Por causa do clima tenso na região, a escola Joaquim José da Silva Xavier teve as atividades suspensas pela manhã, deixando 300 alunos sem aula.Ex-presidente da Associação de Moradores da Providência, Pablo Rodrigues denunciou que um ‘Bonde do Paulo’ seria o responsável por praticar abordagens violentas. “Colocam até mulheres deitadas no chão para a revista e ainda apontam fuzil.
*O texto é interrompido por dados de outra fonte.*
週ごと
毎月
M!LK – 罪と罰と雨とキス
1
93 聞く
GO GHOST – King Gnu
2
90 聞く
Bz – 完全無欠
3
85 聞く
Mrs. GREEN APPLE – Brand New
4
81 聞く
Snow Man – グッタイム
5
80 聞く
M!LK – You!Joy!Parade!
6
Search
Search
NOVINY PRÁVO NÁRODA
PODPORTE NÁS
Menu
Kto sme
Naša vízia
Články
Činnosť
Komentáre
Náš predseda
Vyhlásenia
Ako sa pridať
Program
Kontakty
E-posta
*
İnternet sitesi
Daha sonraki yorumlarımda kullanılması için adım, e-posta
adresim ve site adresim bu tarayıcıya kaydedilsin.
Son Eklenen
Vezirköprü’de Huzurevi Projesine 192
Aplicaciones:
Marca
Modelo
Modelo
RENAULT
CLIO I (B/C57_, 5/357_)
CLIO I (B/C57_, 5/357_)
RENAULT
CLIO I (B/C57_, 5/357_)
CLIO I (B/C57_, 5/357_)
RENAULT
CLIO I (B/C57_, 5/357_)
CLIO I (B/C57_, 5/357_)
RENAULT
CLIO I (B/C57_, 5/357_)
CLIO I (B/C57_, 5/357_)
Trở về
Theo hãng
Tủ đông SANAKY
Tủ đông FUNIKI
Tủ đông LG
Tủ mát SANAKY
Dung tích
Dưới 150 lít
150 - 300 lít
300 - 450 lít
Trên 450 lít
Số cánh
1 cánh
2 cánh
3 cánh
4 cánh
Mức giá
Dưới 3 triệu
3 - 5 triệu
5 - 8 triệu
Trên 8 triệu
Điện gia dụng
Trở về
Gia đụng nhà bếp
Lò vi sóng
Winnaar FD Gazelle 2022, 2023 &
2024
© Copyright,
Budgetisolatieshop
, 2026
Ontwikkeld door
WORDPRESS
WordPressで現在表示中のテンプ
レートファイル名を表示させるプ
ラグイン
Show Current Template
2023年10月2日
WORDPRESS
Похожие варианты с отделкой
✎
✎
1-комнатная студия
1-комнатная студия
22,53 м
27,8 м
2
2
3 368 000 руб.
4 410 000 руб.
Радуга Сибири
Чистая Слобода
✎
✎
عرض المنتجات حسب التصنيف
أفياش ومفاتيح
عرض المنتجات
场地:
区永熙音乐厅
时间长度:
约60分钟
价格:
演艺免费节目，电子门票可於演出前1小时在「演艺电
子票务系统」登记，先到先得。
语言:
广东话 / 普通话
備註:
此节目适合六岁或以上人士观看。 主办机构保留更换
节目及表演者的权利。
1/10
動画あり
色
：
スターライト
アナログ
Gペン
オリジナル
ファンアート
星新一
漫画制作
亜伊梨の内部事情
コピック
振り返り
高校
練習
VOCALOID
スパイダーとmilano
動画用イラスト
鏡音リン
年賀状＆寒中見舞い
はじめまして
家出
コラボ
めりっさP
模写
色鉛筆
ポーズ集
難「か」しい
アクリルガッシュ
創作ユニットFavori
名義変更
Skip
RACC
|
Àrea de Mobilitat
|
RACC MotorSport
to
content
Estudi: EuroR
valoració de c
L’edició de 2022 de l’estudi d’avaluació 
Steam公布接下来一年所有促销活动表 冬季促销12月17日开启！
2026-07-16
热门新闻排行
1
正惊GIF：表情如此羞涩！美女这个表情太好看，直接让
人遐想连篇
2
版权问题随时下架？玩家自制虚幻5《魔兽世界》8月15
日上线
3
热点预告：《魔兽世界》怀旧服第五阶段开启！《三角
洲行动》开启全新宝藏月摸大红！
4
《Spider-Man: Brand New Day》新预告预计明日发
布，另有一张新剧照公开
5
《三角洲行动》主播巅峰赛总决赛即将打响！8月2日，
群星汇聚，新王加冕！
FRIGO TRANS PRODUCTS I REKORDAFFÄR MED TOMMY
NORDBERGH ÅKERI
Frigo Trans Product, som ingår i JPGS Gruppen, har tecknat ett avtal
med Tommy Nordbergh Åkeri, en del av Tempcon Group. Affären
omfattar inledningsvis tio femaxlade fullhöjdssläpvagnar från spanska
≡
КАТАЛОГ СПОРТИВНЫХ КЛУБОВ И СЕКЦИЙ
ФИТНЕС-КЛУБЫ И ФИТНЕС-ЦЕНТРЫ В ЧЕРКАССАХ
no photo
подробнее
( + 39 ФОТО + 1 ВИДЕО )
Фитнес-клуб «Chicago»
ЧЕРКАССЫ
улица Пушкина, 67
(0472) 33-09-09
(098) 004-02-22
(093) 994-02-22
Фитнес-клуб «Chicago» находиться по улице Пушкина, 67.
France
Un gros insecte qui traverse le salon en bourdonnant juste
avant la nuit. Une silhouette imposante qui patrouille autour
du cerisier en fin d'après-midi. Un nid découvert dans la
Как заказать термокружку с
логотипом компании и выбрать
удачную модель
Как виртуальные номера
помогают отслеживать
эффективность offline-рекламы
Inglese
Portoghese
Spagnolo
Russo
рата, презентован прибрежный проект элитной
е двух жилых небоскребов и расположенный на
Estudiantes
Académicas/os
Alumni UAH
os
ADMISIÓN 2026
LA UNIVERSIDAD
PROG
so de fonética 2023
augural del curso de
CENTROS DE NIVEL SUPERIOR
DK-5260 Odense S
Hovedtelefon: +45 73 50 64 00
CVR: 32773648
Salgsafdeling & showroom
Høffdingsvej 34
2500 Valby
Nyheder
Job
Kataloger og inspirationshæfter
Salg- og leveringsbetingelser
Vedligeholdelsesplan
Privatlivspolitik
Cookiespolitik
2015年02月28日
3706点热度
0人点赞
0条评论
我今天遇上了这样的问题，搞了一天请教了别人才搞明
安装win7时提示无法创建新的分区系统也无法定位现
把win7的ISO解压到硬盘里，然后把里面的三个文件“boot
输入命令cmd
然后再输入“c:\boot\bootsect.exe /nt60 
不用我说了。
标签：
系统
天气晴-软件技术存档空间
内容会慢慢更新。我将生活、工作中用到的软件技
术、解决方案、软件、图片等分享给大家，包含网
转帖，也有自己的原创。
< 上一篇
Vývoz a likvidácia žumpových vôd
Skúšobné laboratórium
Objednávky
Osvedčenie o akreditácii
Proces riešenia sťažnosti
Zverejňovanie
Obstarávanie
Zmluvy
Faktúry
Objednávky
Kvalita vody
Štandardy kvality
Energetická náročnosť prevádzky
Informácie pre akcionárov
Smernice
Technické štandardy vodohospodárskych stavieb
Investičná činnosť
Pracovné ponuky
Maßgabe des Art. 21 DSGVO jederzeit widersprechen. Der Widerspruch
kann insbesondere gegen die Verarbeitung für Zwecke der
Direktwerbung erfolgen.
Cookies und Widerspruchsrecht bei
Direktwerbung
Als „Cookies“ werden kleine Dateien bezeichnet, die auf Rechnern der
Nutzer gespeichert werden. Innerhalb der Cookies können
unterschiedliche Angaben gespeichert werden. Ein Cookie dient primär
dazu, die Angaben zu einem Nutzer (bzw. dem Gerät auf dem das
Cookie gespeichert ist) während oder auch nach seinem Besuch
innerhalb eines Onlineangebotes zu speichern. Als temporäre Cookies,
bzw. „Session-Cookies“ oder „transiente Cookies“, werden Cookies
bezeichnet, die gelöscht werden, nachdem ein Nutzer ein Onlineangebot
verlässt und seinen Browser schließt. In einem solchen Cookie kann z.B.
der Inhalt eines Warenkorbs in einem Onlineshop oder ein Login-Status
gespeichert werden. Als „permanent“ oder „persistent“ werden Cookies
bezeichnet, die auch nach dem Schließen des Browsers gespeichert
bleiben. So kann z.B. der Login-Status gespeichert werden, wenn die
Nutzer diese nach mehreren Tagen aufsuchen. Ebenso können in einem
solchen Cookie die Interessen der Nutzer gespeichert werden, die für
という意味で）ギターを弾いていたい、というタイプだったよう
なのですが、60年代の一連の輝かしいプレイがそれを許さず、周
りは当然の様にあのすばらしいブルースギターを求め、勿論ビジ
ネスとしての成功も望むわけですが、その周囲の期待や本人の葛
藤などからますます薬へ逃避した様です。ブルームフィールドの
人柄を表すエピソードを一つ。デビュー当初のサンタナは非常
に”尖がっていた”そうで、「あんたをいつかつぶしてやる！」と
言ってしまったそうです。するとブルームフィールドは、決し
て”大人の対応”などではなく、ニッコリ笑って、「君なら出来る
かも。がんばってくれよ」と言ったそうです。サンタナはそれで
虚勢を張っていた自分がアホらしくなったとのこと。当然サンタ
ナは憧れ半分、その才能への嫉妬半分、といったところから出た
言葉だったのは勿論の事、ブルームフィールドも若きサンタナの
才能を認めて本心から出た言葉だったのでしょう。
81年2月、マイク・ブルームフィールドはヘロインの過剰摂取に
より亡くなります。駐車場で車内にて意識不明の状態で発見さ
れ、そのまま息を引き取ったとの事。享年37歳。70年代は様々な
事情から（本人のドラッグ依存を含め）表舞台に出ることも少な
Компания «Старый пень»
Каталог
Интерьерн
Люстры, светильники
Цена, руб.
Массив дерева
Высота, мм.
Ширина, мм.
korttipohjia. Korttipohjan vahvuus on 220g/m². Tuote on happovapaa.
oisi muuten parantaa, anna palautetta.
Agem mais de manhã e sempre com violência”, criticou.

Segundo uma amiga, Eduardo, que já foi coroinha da Igreja de Santa Catarina de Alexandria, na Saúde, entrou para o tráfico há cinco meses. “Mesmo assim ele ia uma vez na semana à igreja. Tinha coração grande e distribuía refrigerante e salgadinhos para as crianças. Era muito querido pelos mais novos”, afirmou a jovem. Também conhecido como Dudu, ele sonhava em casar com a namorada e virar jogador de futebol.

Pezão pede desculpas

O governador Luiz Fernando Pezão pediu desculpas à população e chamou a situação de “abominável”. A morte de Eduardo repercutiu também no cenário internacional. O ‘El País’ estampou em seu site: ‘Polícia do Rio forja cena de crime para esconder assassinato de jovem’.

Rua Senador Pompeu%2C no Centro%2C virou um cenário de guerra após protesto com barricadas de fogo pela morte do jovem Ernesto Carriço / Agência O Dia

O caso reverberou no MP. O procurador Antonio José Campos Moreira enviou e-mail interno criticando a atuação do órgão no combate às atividades policiais. Moreira diz não entender “a absoluta inércia da chefia”: “O MPRJ é, hoje o único que não conta com grupo especializado”, disparou. Em resposta, Marcio Mothé, coordenador de Direitos Humanos do MP, afirmou que desde 1990 o órgão faz este trabalho e que nos próximos dias deverá criar grupo de controle externo.